» **Task directions**
Nothing but an exact copy of the data should be given.

----

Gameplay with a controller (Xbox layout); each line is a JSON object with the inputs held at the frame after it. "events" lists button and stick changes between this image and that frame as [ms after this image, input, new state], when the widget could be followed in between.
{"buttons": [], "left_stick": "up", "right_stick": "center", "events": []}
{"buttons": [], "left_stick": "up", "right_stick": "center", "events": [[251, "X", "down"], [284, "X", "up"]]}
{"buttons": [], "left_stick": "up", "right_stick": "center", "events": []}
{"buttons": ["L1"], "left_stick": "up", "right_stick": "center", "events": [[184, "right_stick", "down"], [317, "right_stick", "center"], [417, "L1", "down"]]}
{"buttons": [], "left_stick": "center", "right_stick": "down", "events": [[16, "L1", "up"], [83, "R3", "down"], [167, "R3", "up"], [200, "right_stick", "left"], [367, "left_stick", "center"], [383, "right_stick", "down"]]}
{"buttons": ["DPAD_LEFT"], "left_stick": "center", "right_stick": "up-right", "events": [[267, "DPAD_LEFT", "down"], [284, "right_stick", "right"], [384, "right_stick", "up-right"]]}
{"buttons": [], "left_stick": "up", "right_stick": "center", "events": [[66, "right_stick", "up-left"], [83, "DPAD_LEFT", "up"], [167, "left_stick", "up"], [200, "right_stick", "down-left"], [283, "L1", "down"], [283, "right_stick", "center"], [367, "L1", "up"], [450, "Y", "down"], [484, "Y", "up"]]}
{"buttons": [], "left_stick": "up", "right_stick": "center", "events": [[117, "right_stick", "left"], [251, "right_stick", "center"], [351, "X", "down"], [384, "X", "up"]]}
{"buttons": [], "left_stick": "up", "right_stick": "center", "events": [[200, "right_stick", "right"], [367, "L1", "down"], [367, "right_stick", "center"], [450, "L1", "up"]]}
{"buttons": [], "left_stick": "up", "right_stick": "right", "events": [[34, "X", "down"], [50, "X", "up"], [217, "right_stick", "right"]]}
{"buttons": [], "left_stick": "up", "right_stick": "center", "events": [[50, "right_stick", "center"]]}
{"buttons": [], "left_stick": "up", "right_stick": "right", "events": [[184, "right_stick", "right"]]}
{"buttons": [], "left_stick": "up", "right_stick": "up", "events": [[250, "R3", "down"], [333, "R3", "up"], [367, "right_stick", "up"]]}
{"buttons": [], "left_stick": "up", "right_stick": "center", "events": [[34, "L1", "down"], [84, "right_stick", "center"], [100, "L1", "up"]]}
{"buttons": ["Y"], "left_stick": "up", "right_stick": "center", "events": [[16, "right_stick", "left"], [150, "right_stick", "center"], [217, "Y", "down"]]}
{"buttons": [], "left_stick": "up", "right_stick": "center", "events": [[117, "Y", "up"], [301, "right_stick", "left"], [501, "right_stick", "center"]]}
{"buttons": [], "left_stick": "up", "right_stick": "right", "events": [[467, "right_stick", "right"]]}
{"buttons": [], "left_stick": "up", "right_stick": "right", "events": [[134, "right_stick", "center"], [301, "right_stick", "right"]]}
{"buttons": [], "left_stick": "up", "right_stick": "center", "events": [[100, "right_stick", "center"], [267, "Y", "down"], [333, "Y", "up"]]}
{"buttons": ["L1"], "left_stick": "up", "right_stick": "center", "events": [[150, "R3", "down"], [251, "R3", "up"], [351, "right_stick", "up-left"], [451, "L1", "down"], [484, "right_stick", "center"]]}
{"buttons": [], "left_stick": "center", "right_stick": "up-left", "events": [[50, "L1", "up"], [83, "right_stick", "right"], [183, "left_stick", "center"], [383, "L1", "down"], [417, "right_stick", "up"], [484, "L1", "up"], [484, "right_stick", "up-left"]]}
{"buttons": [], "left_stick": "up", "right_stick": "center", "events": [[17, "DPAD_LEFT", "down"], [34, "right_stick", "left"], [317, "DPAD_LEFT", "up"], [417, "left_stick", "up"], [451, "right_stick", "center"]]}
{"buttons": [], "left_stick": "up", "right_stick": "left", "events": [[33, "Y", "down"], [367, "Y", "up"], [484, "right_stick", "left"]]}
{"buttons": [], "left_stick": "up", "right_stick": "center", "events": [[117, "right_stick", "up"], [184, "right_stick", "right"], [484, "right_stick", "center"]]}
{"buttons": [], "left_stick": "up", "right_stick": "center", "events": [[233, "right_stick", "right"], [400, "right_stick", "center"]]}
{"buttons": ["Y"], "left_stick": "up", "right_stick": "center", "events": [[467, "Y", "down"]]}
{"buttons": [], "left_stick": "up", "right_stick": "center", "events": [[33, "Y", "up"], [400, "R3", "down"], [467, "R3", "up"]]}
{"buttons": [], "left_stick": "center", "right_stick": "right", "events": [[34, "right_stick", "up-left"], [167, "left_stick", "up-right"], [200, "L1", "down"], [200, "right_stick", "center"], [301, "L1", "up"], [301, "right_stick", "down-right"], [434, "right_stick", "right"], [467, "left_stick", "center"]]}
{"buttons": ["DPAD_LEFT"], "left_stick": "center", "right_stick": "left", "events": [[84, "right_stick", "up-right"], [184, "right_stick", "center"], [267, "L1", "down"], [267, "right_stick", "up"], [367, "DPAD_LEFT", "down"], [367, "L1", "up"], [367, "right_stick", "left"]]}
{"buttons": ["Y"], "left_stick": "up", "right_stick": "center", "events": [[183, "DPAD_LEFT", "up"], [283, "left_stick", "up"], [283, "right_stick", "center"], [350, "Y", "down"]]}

----

» **Worked solution**
Gameplay with a controller (Xbox layout); each line is a JSON object with the inputs held at the frame after it. "events" lists button and stick changes between this image and that frame as [ms after this image, input, new state], when the widget could be followed in between.
{"buttons": [], "left_stick": "up", "right_stick": "center", "events": []}
{"buttons": [], "left_stick": "up", "right_stick": "center", "events": [[251, "X", "down"], [284, "X", "up"]]}
{"buttons": [], "left_stick": "up", "right_stick": "center", "events": []}
{"buttons": ["L1"], "left_stick": "up", "right_stick": "center", "events": [[184, "right_stick", "down"], [317, "right_stick", "center"], [417, "L1", "down"]]}
{"buttons": [], "left_stick": "center", "right_stick": "down", "events": [[16, "L1", "up"], [83, "R3", "down"], [167, "R3", "up"], [200, "right_stick", "left"], [367, "left_stick", "center"], [383, "right_stick", "down"]]}
{"buttons": ["DPAD_LEFT"], "left_stick": "center", "right_stick": "up-right", "events": [[267, "DPAD_LEFT", "down"], [284, "right_stick", "right"], [384, "right_stick", "up-right"]]}
{"buttons": [], "left_stick": "up", "right_stick": "center", "events": [[66, "right_stick", "up-left"], [83, "DPAD_LEFT", "up"], [167, "left_stick", "up"], [200, "right_stick", "down-left"], [283, "L1", "down"], [283, "right_stick", "center"], [367, "L1", "up"], [450, "Y", "down"], [484, "Y", "up"]]}
{"buttons": [], "left_stick": "up", "right_stick": "center", "events": [[117, "right_stick", "left"], [251, "right_stick", "center"], [351, "X", "down"], [384, "X", "up"]]}
{"buttons": [], "left_stick": "up", "right_stick": "center", "events": [[200, "right_stick", "right"], [367, "L1", "down"], [367, "right_stick", "center"], [450, "L1", "up"]]}
{"buttons": [], "left_stick": "up", "right_stick": "right", "events": [[34, "X", "down"], [50, "X", "up"], [217, "right_stick", "right"]]}
{"buttons": [], "left_stick": "up", "right_stick": "center", "events": [[50, "right_stick", "center"]]}
{"buttons": [], "left_stick": "up", "right_stick": "right", "events": [[184, "right_stick", "right"]]}
{"buttons": [], "left_stick": "up", "right_stick": "up", "events": [[250, "R3", "down"], [333, "R3", "up"], [367, "right_stick", "up"]]}
{"buttons": [], "left_stick": "up", "right_stick": "center", "events": [[34, "L1", "down"], [84, "right_stick", "center"], [100, "L1", "up"]]}
{"buttons": ["Y"], "left_stick": "up", "right_stick": "center", "events": [[16, "right_stick", "left"], [150, "right_stick", "center"], [217, "Y", "down"]]}
{"buttons": [], "left_stick": "up", "right_stick": "center", "events": [[117, "Y", "up"], [301, "right_stick", "left"], [501, "right_stick", "center"]]}
{"buttons": [], "left_stick": "up", "right_stick": "right", "events": [[467, "right_stick", "right"]]}
{"buttons": [], "left_stick": "up", "right_stick": "right", "events": [[134, "right_stick", "center"], [301, "right_stick", "right"]]}
{"buttons": [], "left_stick": "up", "right_stick": "center", "events": [[100, "right_stick", "center"], [267, "Y", "down"], [333, "Y", "up"]]}
{"buttons": ["L1"], "left_stick": "up", "right_stick": "center", "events": [[150, "R3", "down"], [251, "R3", "up"], [351, "right_stick", "up-left"], [451, "L1", "down"], [484, "right_stick", "center"]]}
{"buttons": [], "left_stick": "center", "right_stick": "up-left", "events": [[50, "L1", "up"], [83, "right_stick", "right"], [183, "left_stick", "center"], [383, "L1", "down"], [417, "right_stick", "up"], [484, "L1", "up"], [484, "right_stick", "up-left"]]}
{"buttons": [], "left_stick": "up", "right_stick": "center", "events": [[17, "DPAD_LEFT", "down"], [34, "right_stick", "left"], [317, "DPAD_LEFT", "up"], [417, "left_stick", "up"], [451, "right_stick", "center"]]}
{"buttons": [], "left_stick": "up", "right_stick": "left", "events": [[33, "Y", "down"], [367, "Y", "up"], [484, "right_stick", "left"]]}
{"buttons": [], "left_stick": "up", "right_stick": "center", "events": [[117, "right_stick", "up"], [184, "right_stick", "right"], [484, "right_stick", "center"]]}
{"buttons": [], "left_stick": "up", "right_stick": "center", "events": [[233, "right_stick", "right"], [400, "right_stick", "center"]]}
{"buttons": ["Y"], "left_stick": "up", "right_stick": "center", "events": [[467, "Y", "down"]]}
{"buttons": [], "left_stick": "up", "right_stick": "center", "events": [[33, "Y", "up"], [400, "R3", "down"], [467, "R3", "up"]]}
{"buttons": [], "left_stick": "center", "right_stick": "right", "events": [[34, "right_stick", "up-left"], [167, "left_stick", "up-right"], [200, "L1", "down"], [200, "right_stick", "center"], [301, "L1", "up"], [301, "right_stick", "down-right"], [434, "right_stick", "right"], [467, "left_stick", "center"]]}
{"buttons": ["DPAD_LEFT"], "left_stick": "center", "right_stick": "left", "events": [[84, "right_stick", "up-right"], [184, "right_stick", "center"], [267, "L1", "down"], [267, "right_stick", "up"], [367, "DPAD_LEFT", "down"], [367, "L1", "up"], [367, "right_stick", "left"]]}
{"buttons": ["Y"], "left_stick": "up", "right_stick": "center", "events": [[183, "DPAD_LEFT", "up"], [283, "left_stick", "up"], [283, "right_stick", "center"], [350, "Y", "down"]]}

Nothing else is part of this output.